Due to high summer temperatures and dry–wet cycles, an appreciable amount of N had mineralized and accumulated as NO3 during the fallow period between wheat harvest and sowing maize. However, most of this NO3 disappeared from the arable soil layer after the presowing irrigation to maize—which may be attributed to the fact that not only denitrification, but also NO3 leaching to the deeper soil layers, occurred (as shown by Mahmood et al. 1998a). However, microbial immobilization in the presence of readily oxidizable C (accumulated during the summer fallow) might also have contributed to the observed reduction in the soil NO3 level. Considerable NO3 immobilization by soil microbes may occur in the presence of easily oxidizable C compounds (Azam et al. 1988), or when exchangeable NH4+ is limited (Rice and Tiedje 1989). It is important to emphasize that NO3-N accumulated during the summer fallow (May–August) might also be susceptible to denitrification following the heavy monsoon rainfalls. Therefore, under the agro-climatic conditions prevailing in this region, appropriate management practices such as growing cover crops (Isse et al. 1999) would be desirable to conserve N during the monsoon fallow.

Different combinations of factors governing denitrification during different seasons, as observed in the present study, have also been reported earlier for arable soils (Mahmood et al. 1998b) and for forest ecosystems (Vermes and Myrold 1992). Moreover, the amount of variation explained by the multiple regression models in the present study (45–77%) compares favorably with the range (25–70%) reported in other field studies (Vermes and Myrold, 1992; Estavillo et al. 1994; Mahmood et al. 1998b).

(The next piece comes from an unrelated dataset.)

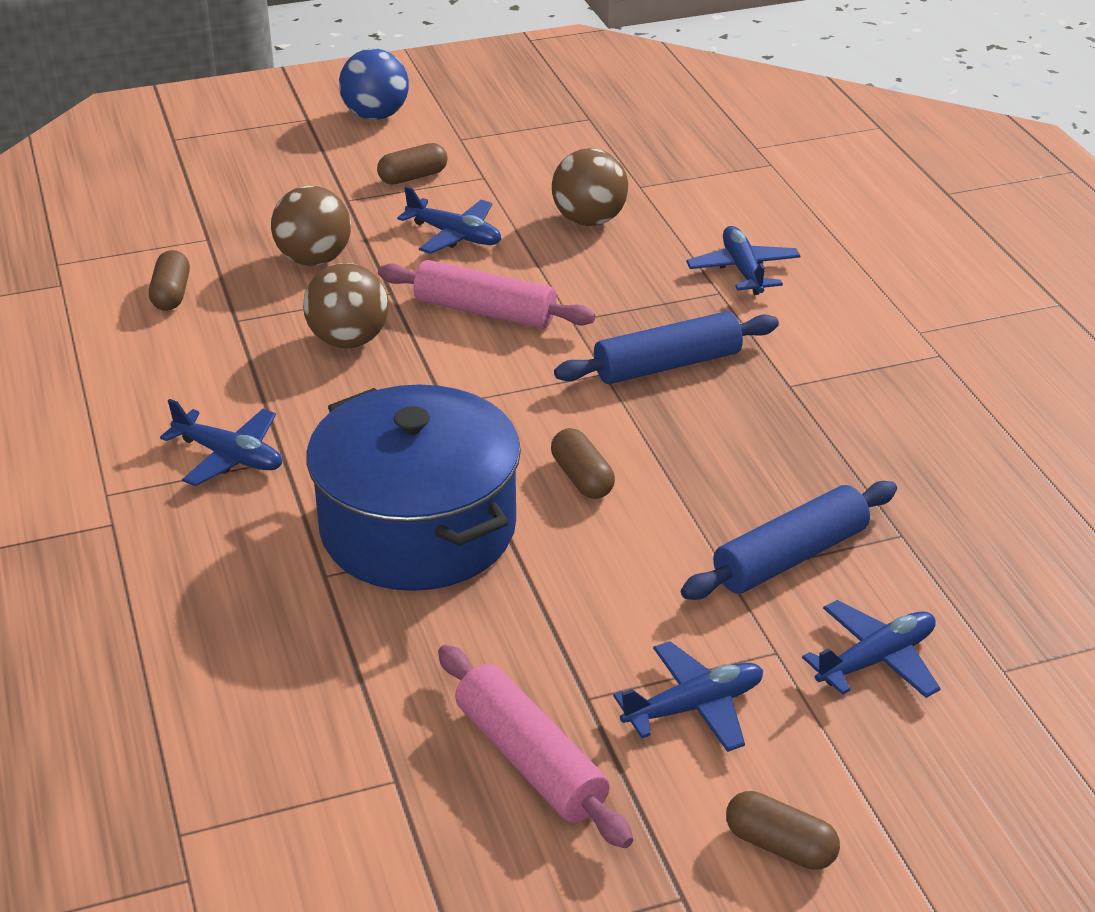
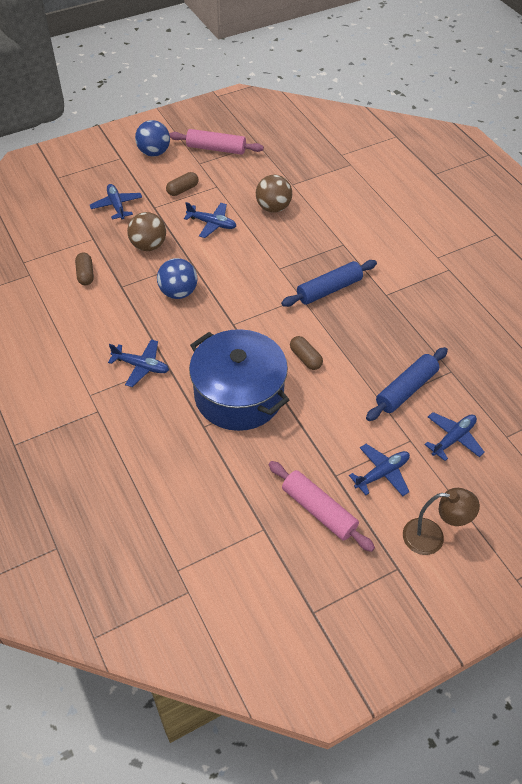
camera: 10 degrees left, 15 degrees up
brown ball [303,263,389,348] -> blue ball [157,258,197,299]
pink rolling pin [378,260,596,329] -> pink rolling pin moved to [169,129,264,155]
blue plane [686,226,800,295] -> blue plane moved to [90,184,142,220]
brown capsule [726,791,840,870] -> brown lamp [403,488,480,555]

Considering the denitrification loss from the unfertilized control (14 kg N ha−1 year−1), N loss ranged from 3.4 to 11.2% of the applied fertilizer-N, the lowest figure obtained from the U100+F16 treatment, which received the highest fertilizer-N input and produced the maximum dry matter and N yields (yield data not shown). The present study was aimed at comparing denitrification loss from the arable soil layer under different fertilizer regimes, without taking into account the processes in the deeper soil layers. At the same site, the deeper soil layers could also significantly contribute to the overall denitrification loss (Mahmood et al. 1998a). Therefore, the figures of total denitrification loss under the cropping system investigated might be higher than those reported in this study. Results of the present study suggest that substantial denitrification loss may occur from irrigated croplands under semiarid subtropical conditions, indicating the need for appropriate management practices to minimize this loss.